YOUR TASK:
Which lines in the items below contain the string "инструментов"? Extract each of them. The match is case-sensitive.

(Dataset entries)

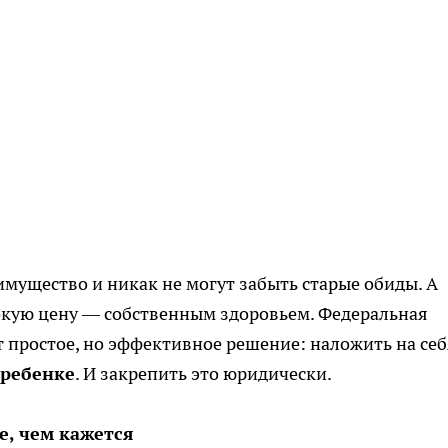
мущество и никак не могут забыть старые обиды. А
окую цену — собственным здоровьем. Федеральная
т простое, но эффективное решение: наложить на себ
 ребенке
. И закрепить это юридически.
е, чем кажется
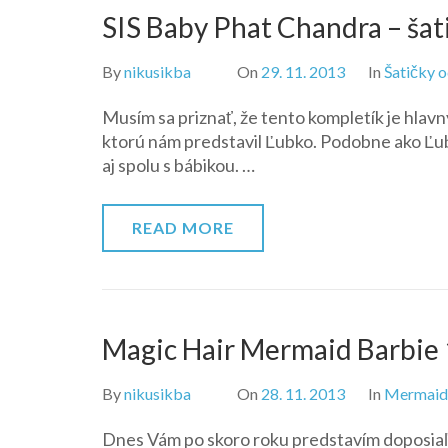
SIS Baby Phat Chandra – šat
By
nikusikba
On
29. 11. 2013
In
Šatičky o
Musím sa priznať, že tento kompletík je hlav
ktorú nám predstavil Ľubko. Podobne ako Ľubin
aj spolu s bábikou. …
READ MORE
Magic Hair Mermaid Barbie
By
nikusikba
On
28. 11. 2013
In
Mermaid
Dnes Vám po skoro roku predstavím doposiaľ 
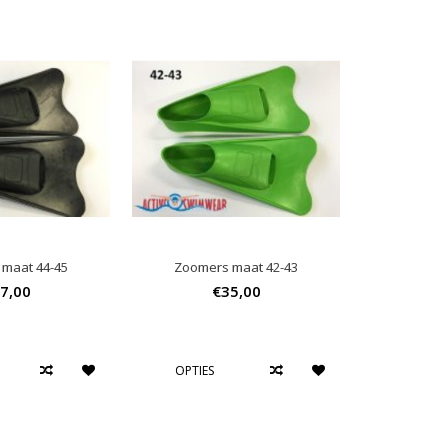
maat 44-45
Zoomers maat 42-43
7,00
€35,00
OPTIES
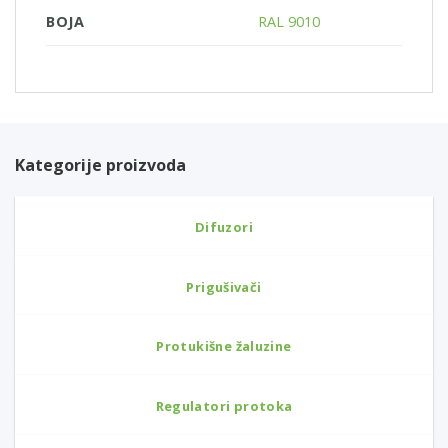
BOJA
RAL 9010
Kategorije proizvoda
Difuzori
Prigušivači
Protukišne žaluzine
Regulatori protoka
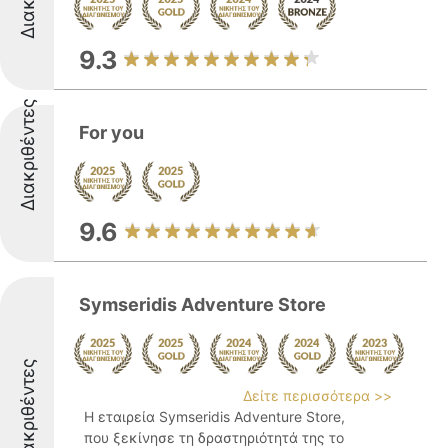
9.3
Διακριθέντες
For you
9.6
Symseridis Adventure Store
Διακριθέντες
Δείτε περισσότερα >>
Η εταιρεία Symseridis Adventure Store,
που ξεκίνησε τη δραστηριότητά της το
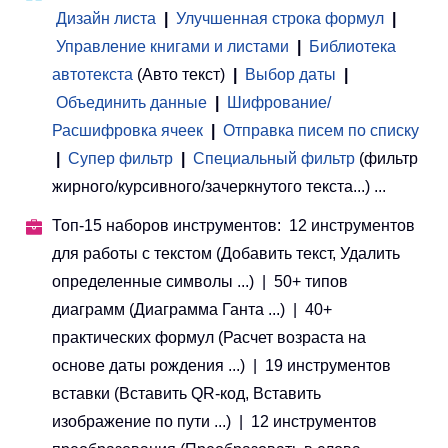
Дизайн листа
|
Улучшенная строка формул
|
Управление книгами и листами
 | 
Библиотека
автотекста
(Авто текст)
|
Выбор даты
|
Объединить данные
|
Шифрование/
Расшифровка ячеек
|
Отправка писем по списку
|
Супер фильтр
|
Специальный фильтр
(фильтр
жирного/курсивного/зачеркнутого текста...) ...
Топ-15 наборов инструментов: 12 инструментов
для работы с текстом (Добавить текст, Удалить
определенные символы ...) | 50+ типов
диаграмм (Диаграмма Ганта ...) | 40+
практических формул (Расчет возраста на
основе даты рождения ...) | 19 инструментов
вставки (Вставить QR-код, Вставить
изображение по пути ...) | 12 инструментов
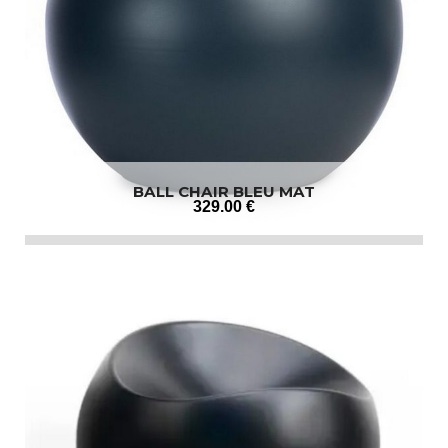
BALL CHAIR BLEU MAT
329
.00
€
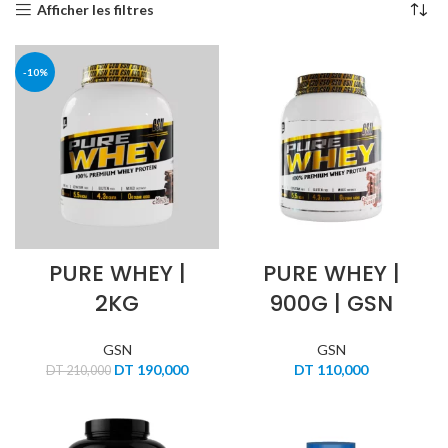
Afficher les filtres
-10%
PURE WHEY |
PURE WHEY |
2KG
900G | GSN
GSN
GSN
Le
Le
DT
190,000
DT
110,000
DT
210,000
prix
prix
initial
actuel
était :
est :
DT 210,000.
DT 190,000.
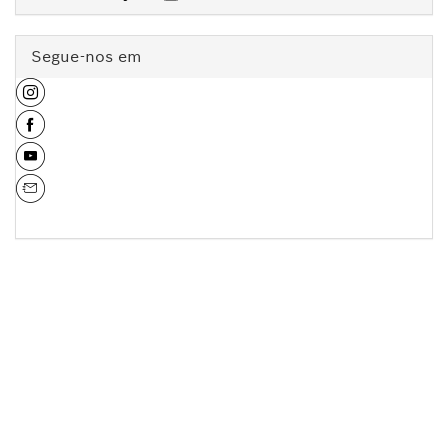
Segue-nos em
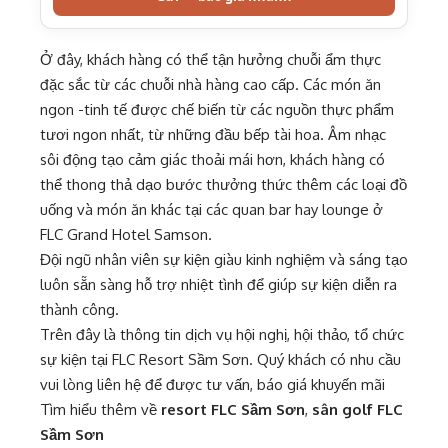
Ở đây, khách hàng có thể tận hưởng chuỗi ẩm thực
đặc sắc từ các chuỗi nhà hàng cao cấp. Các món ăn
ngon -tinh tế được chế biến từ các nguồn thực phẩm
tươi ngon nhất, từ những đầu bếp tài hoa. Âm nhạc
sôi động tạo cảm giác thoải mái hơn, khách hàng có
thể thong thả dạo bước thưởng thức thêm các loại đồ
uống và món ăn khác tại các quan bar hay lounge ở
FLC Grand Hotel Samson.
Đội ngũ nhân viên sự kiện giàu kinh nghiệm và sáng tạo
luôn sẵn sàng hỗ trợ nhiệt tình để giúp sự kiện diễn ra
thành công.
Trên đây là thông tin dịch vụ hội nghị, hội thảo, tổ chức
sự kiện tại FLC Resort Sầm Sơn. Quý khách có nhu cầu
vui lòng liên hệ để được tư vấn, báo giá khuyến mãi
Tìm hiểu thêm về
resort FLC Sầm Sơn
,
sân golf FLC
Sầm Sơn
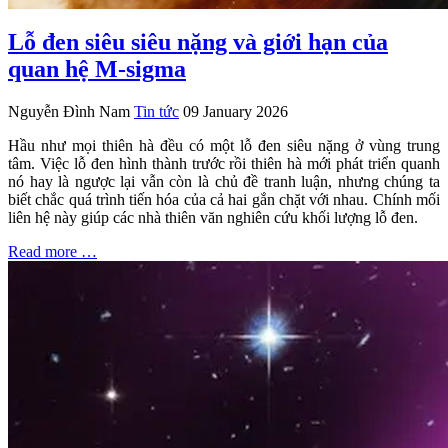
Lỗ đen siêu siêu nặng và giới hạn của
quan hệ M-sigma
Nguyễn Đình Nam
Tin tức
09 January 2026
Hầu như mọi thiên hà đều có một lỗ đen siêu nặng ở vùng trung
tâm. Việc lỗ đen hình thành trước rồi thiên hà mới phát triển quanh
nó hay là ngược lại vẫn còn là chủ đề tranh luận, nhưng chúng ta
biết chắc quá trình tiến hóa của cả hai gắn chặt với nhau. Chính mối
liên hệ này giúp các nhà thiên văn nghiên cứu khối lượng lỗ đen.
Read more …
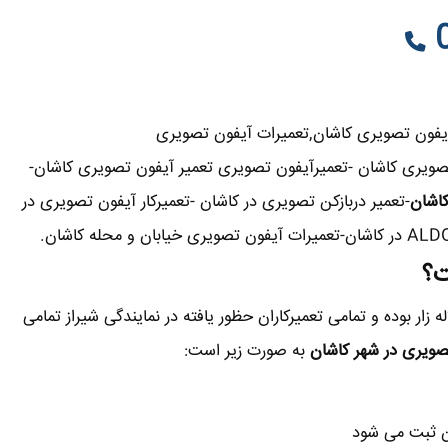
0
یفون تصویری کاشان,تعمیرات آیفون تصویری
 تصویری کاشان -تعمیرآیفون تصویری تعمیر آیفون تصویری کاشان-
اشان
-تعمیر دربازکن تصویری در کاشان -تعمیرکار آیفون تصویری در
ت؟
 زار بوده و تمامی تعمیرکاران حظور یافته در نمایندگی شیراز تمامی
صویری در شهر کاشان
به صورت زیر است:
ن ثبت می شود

WRITTEN SOLUTION:
Топ-15 наборов инструментов: 12 инструментов
основе даты рождения ...) | 19 инструментов
изображение по пути ...) | 12 инструментов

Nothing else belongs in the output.